## [WORK TASK]
Verbatim copy, images omitted: return the full listing.

## [DATA EXCERPTS]

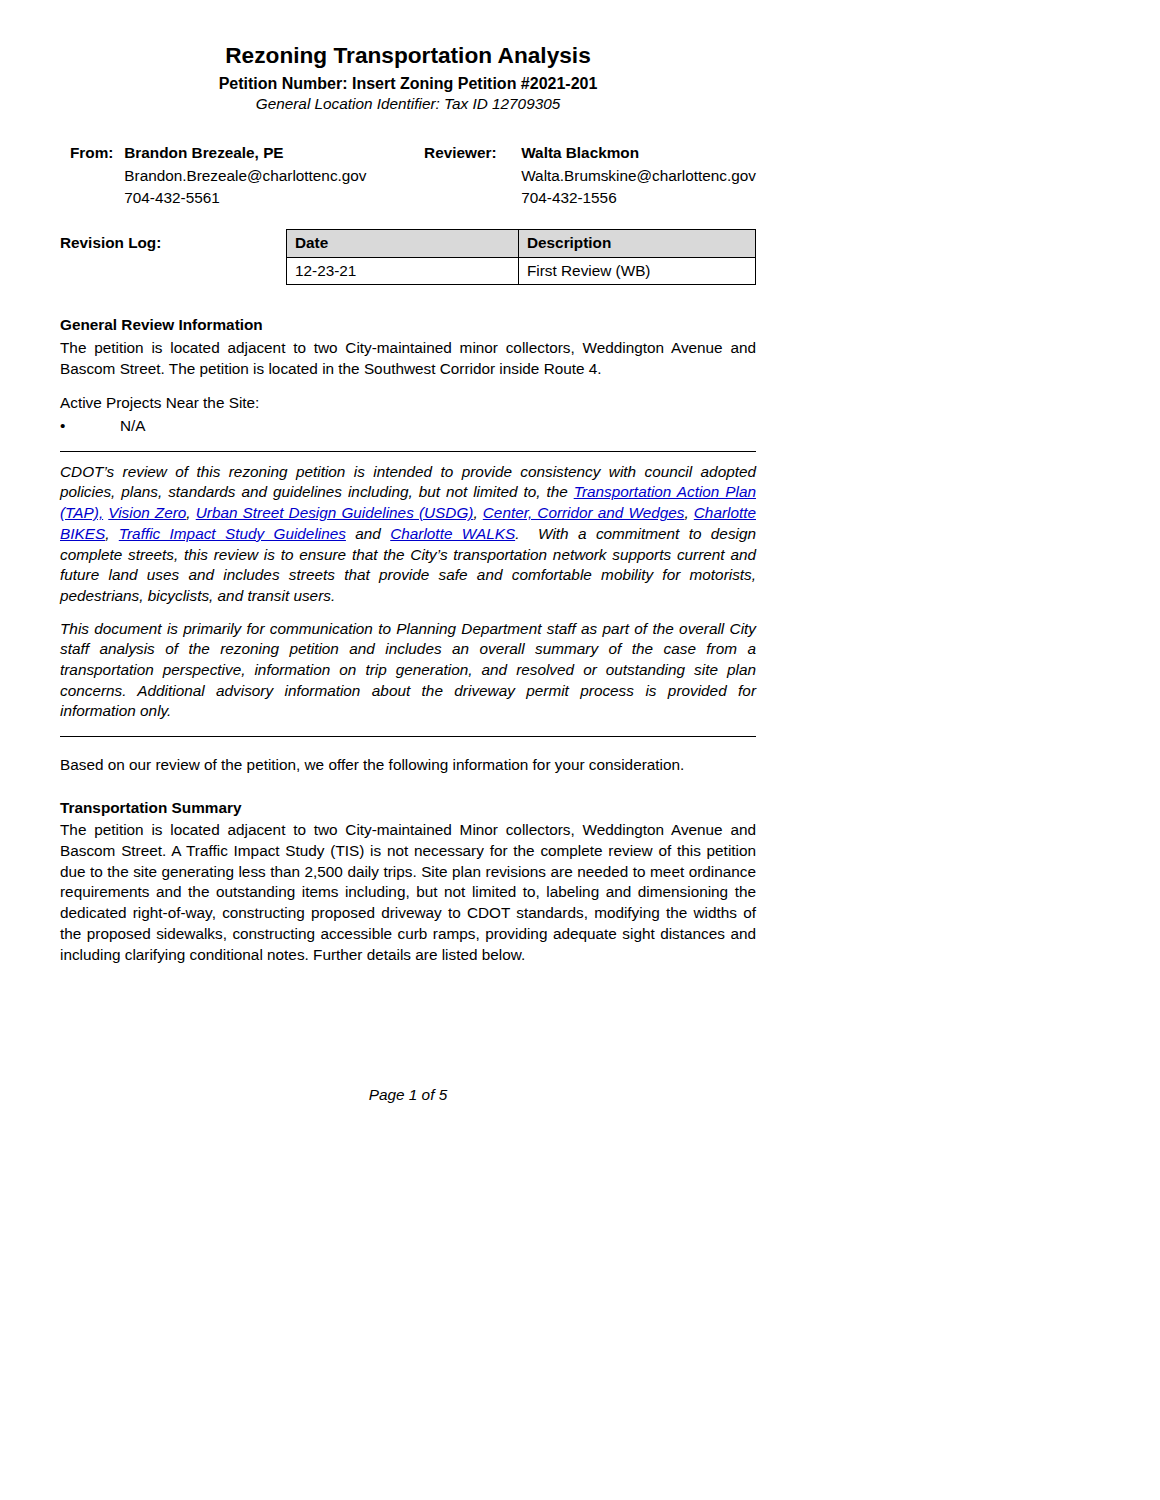Rezoning Transportation Analysis
Petition Number: Insert Zoning Petition #2021-201
General Location Identifier: Tax ID 12709305
| From: | Brandon Brezeale, PE | Reviewer: | Walta Blackmon |
| | Brandon.Brezeale@charlottenc.gov | | Walta.Brumskine@charlottenc.gov |
| | 704-432-5561 | | 704-432-1556 |
Revision Log:
| Date | Description |
| --- | --- |
| 12-23-21 | First Review (WB) |
General Review Information
The petition is located adjacent to two City-maintained minor collectors, Weddington Avenue and Bascom Street. The petition is located in the Southwest Corridor inside Route 4.
Active Projects Near the Site:
• N/A
CDOT’s review of this rezoning petition is intended to provide consistency with council adopted policies, plans, standards and guidelines including, but not limited to, the Transportation Action Plan (TAP), Vision Zero, Urban Street Design Guidelines (USDG), Center, Corridor and Wedges, Charlotte BIKES, Traffic Impact Study Guidelines and Charlotte WALKS. With a commitment to design complete streets, this review is to ensure that the City’s transportation network supports current and future land uses and includes streets that provide safe and comfortable mobility for motorists, pedestrians, bicyclists, and transit users.
This document is primarily for communication to Planning Department staff as part of the overall City staff analysis of the rezoning petition and includes an overall summary of the case from a transportation perspective, information on trip generation, and resolved or outstanding site plan concerns. Additional advisory information about the driveway permit process is provided for information only.
Based on our review of the petition, we offer the following information for your consideration.
Transportation Summary
The petition is located adjacent to two City-maintained Minor collectors, Weddington Avenue and Bascom Street. A Traffic Impact Study (TIS) is not necessary for the complete review of this petition due to the site generating less than 2,500 daily trips. Site plan revisions are needed to meet ordinance requirements and the outstanding items including, but not limited to, labeling and dimensioning the dedicated right-of-way, constructing proposed driveway to CDOT standards, modifying the widths of the proposed sidewalks, constructing accessible curb ramps, providing adequate sight distances and including clarifying conditional notes. Further details are listed below.
Page 1 of 5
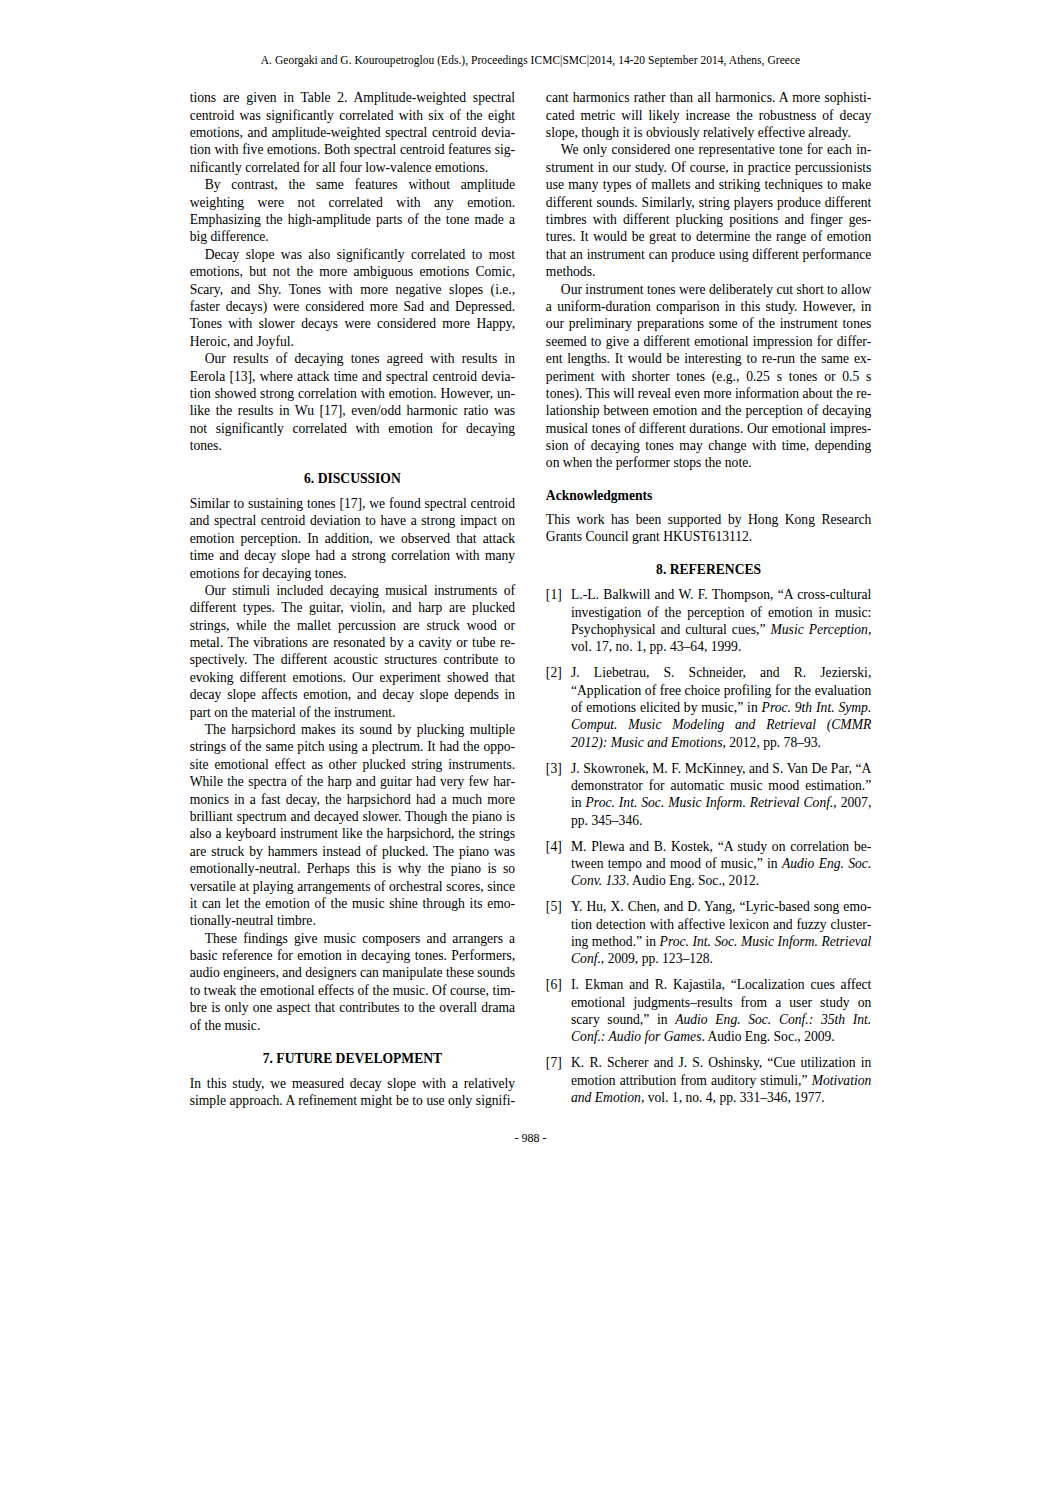A. Georgaki and G. Kouroupetroglou (Eds.), Proceedings ICMC|SMC|2014, 14-20 September 2014, Athens, Greece
tions are given in Table 2. Amplitude-weighted spectral centroid was significantly correlated with six of the eight emotions, and amplitude-weighted spectral centroid deviation with five emotions. Both spectral centroid features significantly correlated for all four low-valence emotions.
By contrast, the same features without amplitude weighting were not correlated with any emotion. Emphasizing the high-amplitude parts of the tone made a big difference.
Decay slope was also significantly correlated to most emotions, but not the more ambiguous emotions Comic, Scary, and Shy. Tones with more negative slopes (i.e., faster decays) were considered more Sad and Depressed. Tones with slower decays were considered more Happy, Heroic, and Joyful.
Our results of decaying tones agreed with results in Eerola [13], where attack time and spectral centroid deviation showed strong correlation with emotion. However, unlike the results in Wu [17], even/odd harmonic ratio was not significantly correlated with emotion for decaying tones.
6. DISCUSSION
Similar to sustaining tones [17], we found spectral centroid and spectral centroid deviation to have a strong impact on emotion perception. In addition, we observed that attack time and decay slope had a strong correlation with many emotions for decaying tones.
Our stimuli included decaying musical instruments of different types. The guitar, violin, and harp are plucked strings, while the mallet percussion are struck wood or metal. The vibrations are resonated by a cavity or tube respectively. The different acoustic structures contribute to evoking different emotions. Our experiment showed that decay slope affects emotion, and decay slope depends in part on the material of the instrument.
The harpsichord makes its sound by plucking multiple strings of the same pitch using a plectrum. It had the opposite emotional effect as other plucked string instruments. While the spectra of the harp and guitar had very few harmonics in a fast decay, the harpsichord had a much more brilliant spectrum and decayed slower. Though the piano is also a keyboard instrument like the harpsichord, the strings are struck by hammers instead of plucked. The piano was emotionally-neutral. Perhaps this is why the piano is so versatile at playing arrangements of orchestral scores, since it can let the emotion of the music shine through its emotionally-neutral timbre.
These findings give music composers and arrangers a basic reference for emotion in decaying tones. Performers, audio engineers, and designers can manipulate these sounds to tweak the emotional effects of the music. Of course, timbre is only one aspect that contributes to the overall drama of the music.
7. FUTURE DEVELOPMENT
In this study, we measured decay slope with a relatively simple approach. A refinement might be to use only significant harmonics rather than all harmonics. A more sophisticated metric will likely increase the robustness of decay slope, though it is obviously relatively effective already.
We only considered one representative tone for each instrument in our study. Of course, in practice percussionists use many types of mallets and striking techniques to make different sounds. Similarly, string players produce different timbres with different plucking positions and finger gestures. It would be great to determine the range of emotion that an instrument can produce using different performance methods.
Our instrument tones were deliberately cut short to allow a uniform-duration comparison in this study. However, in our preliminary preparations some of the instrument tones seemed to give a different emotional impression for different lengths. It would be interesting to re-run the same experiment with shorter tones (e.g., 0.25 s tones or 0.5 s tones). This will reveal even more information about the relationship between emotion and the perception of decaying musical tones of different durations. Our emotional impression of decaying tones may change with time, depending on when the performer stops the note.
Acknowledgments
This work has been supported by Hong Kong Research Grants Council grant HKUST613112.
8. REFERENCES
L.-L. Balkwill and W. F. Thompson, “A cross-cultural investigation of the perception of emotion in music: Psychophysical and cultural cues,” Music Perception, vol. 17, no. 1, pp. 43–64, 1999.
J. Liebetrau, S. Schneider, and R. Jezierski, “Application of free choice profiling for the evaluation of emotions elicited by music,” in Proc. 9th Int. Symp. Comput. Music Modeling and Retrieval (CMMR 2012): Music and Emotions, 2012, pp. 78–93.
J. Skowronek, M. F. McKinney, and S. Van De Par, “A demonstrator for automatic music mood estimation.” in Proc. Int. Soc. Music Inform. Retrieval Conf., 2007, pp. 345–346.
M. Plewa and B. Kostek, “A study on correlation between tempo and mood of music,” in Audio Eng. Soc. Conv. 133. Audio Eng. Soc., 2012.
Y. Hu, X. Chen, and D. Yang, “Lyric-based song emotion detection with affective lexicon and fuzzy clustering method.” in Proc. Int. Soc. Music Inform. Retrieval Conf., 2009, pp. 123–128.
I. Ekman and R. Kajastila, “Localization cues affect emotional judgments–results from a user study on scary sound,” in Audio Eng. Soc. Conf.: 35th Int. Conf.: Audio for Games. Audio Eng. Soc., 2009.
K. R. Scherer and J. S. Oshinsky, “Cue utilization in emotion attribution from auditory stimuli,” Motivation and Emotion, vol. 1, no. 4, pp. 331–346, 1977.
- 988 -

## [SOLUTION TO THE EXERCISE]
Rezoning Transportation Analysis
Petition Number: Insert Zoning Petition #2021-201
General Location Identifier: Tax ID 12709305
| From: | Brandon Brezeale, PE | Reviewer: | Walta Blackmon |
| | Brandon.Brezeale@charlottenc.gov | | Walta.Brumskine@charlottenc.gov |
| | 704-432-5561 | | 704-432-1556 |
Revision Log:
| Date | Description |
| --- | --- |
| 12-23-21 | First Review (WB) |
General Review Information
The petition is located adjacent to two City-maintained minor collectors, Weddington Avenue and Bascom Street. The petition is located in the Southwest Corridor inside Route 4.
Active Projects Near the Site:
• N/A
CDOT’s review of this rezoning petition is intended to provide consistency with council adopted policies, plans, standards and guidelines including, but not limited to, the Transportation Action Plan (TAP), Vision Zero, Urban Street Design Guidelines (USDG), Center, Corridor and Wedges, Charlotte BIKES, Traffic Impact Study Guidelines and Charlotte WALKS. With a commitment to design complete streets, this review is to ensure that the City’s transportation network supports current and future land uses and includes streets that provide safe and comfortable mobility for motorists, pedestrians, bicyclists, and transit users.
This document is primarily for communication to Planning Department staff as part of the overall City staff analysis of the rezoning petition and includes an overall summary of the case from a transportation perspective, information on trip generation, and resolved or outstanding site plan concerns. Additional advisory information about the driveway permit process is provided for information only.
Based on our review of the petition, we offer the following information for your consideration.
Transportation Summary
The petition is located adjacent to two City-maintained Minor collectors, Weddington Avenue and Bascom Street. A Traffic Impact Study (TIS) is not necessary for the complete review of this petition due to the site generating less than 2,500 daily trips. Site plan revisions are needed to meet ordinance requirements and the outstanding items including, but not limited to, labeling and dimensioning the dedicated right-of-way, constructing proposed driveway to CDOT standards, modifying the widths of the proposed sidewalks, constructing accessible curb ramps, providing adequate sight distances and including clarifying conditional notes. Further details are listed below.
Page 1 of 5
A. Georgaki and G. Kouroupetroglou (Eds.), Proceedings ICMC|SMC|2014, 14-20 September 2014, Athens, Greece
tions are given in Table 2. Amplitude-weighted spectral centroid was significantly correlated with six of the eight emotions, and amplitude-weighted spectral centroid deviation with five emotions. Both spectral centroid features significantly correlated for all four low-valence emotions.
By contrast, the same features without amplitude weighting were not correlated with any emotion. Emphasizing the high-amplitude parts of the tone made a big difference.
Decay slope was also significantly correlated to most emotions, but not the more ambiguous emotions Comic, Scary, and Shy. Tones with more negative slopes (i.e., faster decays) were considered more Sad and Depressed. Tones with slower decays were considered more Happy, Heroic, and Joyful.
Our results of decaying tones agreed with results in Eerola [13], where attack time and spectral centroid deviation showed strong correlation with emotion. However, unlike the results in Wu [17], even/odd harmonic ratio was not significantly correlated with emotion for decaying tones.
6. DISCUSSION
Similar to sustaining tones [17], we found spectral centroid and spectral centroid deviation to have a strong impact on emotion perception. In addition, we observed that attack time and decay slope had a strong correlation with many emotions for decaying tones.
Our stimuli included decaying musical instruments of different types. The guitar, violin, and harp are plucked strings, while the mallet percussion are struck wood or metal. The vibrations are resonated by a cavity or tube respectively. The different acoustic structures contribute to evoking different emotions. Our experiment showed that decay slope affects emotion, and decay slope depends in part on the material of the instrument.
The harpsichord makes its sound by plucking multiple strings of the same pitch using a plectrum. It had the opposite emotional effect as other plucked string instruments. While the spectra of the harp and guitar had very few harmonics in a fast decay, the harpsichord had a much more brilliant spectrum and decayed slower. Though the piano is also a keyboard instrument like the harpsichord, the strings are struck by hammers instead of plucked. The piano was emotionally-neutral. Perhaps this is why the piano is so versatile at playing arrangements of orchestral scores, since it can let the emotion of the music shine through its emotionally-neutral timbre.
These findings give music composers and arrangers a basic reference for emotion in decaying tones. Performers, audio engineers, and designers can manipulate these sounds to tweak the emotional effects of the music. Of course, timbre is only one aspect that contributes to the overall drama of the music.
7. FUTURE DEVELOPMENT
In this study, we measured decay slope with a relatively simple approach. A refinement might be to use only significant harmonics rather than all harmonics. A more sophisticated metric will likely increase the robustness of decay slope, though it is obviously relatively effective already.
We only considered one representative tone for each instrument in our study. Of course, in practice percussionists use many types of mallets and striking techniques to make different sounds. Similarly, string players produce different timbres with different plucking positions and finger gestures. It would be great to determine the range of emotion that an instrument can produce using different performance methods.
Our instrument tones were deliberately cut short to allow a uniform-duration comparison in this study. However, in our preliminary preparations some of the instrument tones seemed to give a different emotional impression for different lengths. It would be interesting to re-run the same experiment with shorter tones (e.g., 0.25 s tones or 0.5 s tones). This will reveal even more information about the relationship between emotion and the perception of decaying musical tones of different durations. Our emotional impression of decaying tones may change with time, depending on when the performer stops the note.
Acknowledgments
This work has been supported by Hong Kong Research Grants Council grant HKUST613112.
8. REFERENCES
L.-L. Balkwill and W. F. Thompson, “A cross-cultural investigation of the perception of emotion in music: Psychophysical and cultural cues,” Music Perception, vol. 17, no. 1, pp. 43–64, 1999.
J. Liebetrau, S. Schneider, and R. Jezierski, “Application of free choice profiling for the evaluation of emotions elicited by music,” in Proc. 9th Int. Symp. Comput. Music Modeling and Retrieval (CMMR 2012): Music and Emotions, 2012, pp. 78–93.
J. Skowronek, M. F. McKinney, and S. Van De Par, “A demonstrator for automatic music mood estimation.” in Proc. Int. Soc. Music Inform. Retrieval Conf., 2007, pp. 345–346.
M. Plewa and B. Kostek, “A study on correlation between tempo and mood of music,” in Audio Eng. Soc. Conv. 133. Audio Eng. Soc., 2012.
Y. Hu, X. Chen, and D. Yang, “Lyric-based song emotion detection with affective lexicon and fuzzy clustering method.” in Proc. Int. Soc. Music Inform. Retrieval Conf., 2009, pp. 123–128.
I. Ekman and R. Kajastila, “Localization cues affect emotional judgments–results from a user study on scary sound,” in Audio Eng. Soc. Conf.: 35th Int. Conf.: Audio for Games. Audio Eng. Soc., 2009.
K. R. Scherer and J. S. Oshinsky, “Cue utilization in emotion attribution from auditory stimuli,” Motivation and Emotion, vol. 1, no. 4, pp. 331–346, 1977.
- 988 -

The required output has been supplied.